WHAT THE TASK ASKS:
Provide a character-exact reproduction of the lines from the line with "DEMO: Mode Interview" to the end of the entries.

(Stored data entries)
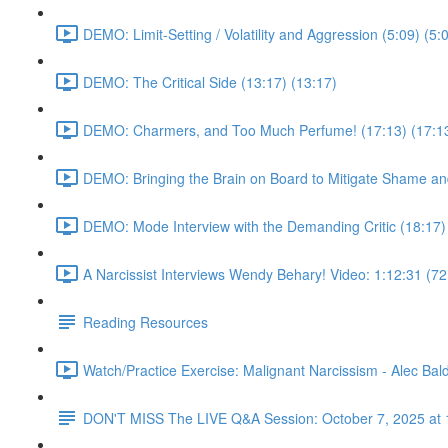
DEMO: Limit-Setting / Volatility and Aggression (5:09) (5:
DEMO: The Critical Side (13:17) (13:17)
DEMO: Charmers, and Too Much Perfume! (17:13) (17:1
DEMO: Bringing the Brain on Board to Mitigate Shame and
DEMO: Mode Interview with the Demanding Critic (18:17)
A Narcissist Interviews Wendy Behary! Video: 1:12:31 (72
Reading Resources
Watch/Practice Exercise: Malignant Narcissism - Alec Bald
DON'T MISS The LIVE Q&A Session: October 7, 2025 at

ANSWER AREA:
DEMO: Mode Interview with the Demanding Critic (18:17)
A Narcissist Interviews Wendy Behary! Video: 1:12:31 (72
Reading Resources
Watch/Practice Exercise: Malignant Narcissism - Alec Bald
DON'T MISS The LIVE Q&A Session: October 7, 2025 at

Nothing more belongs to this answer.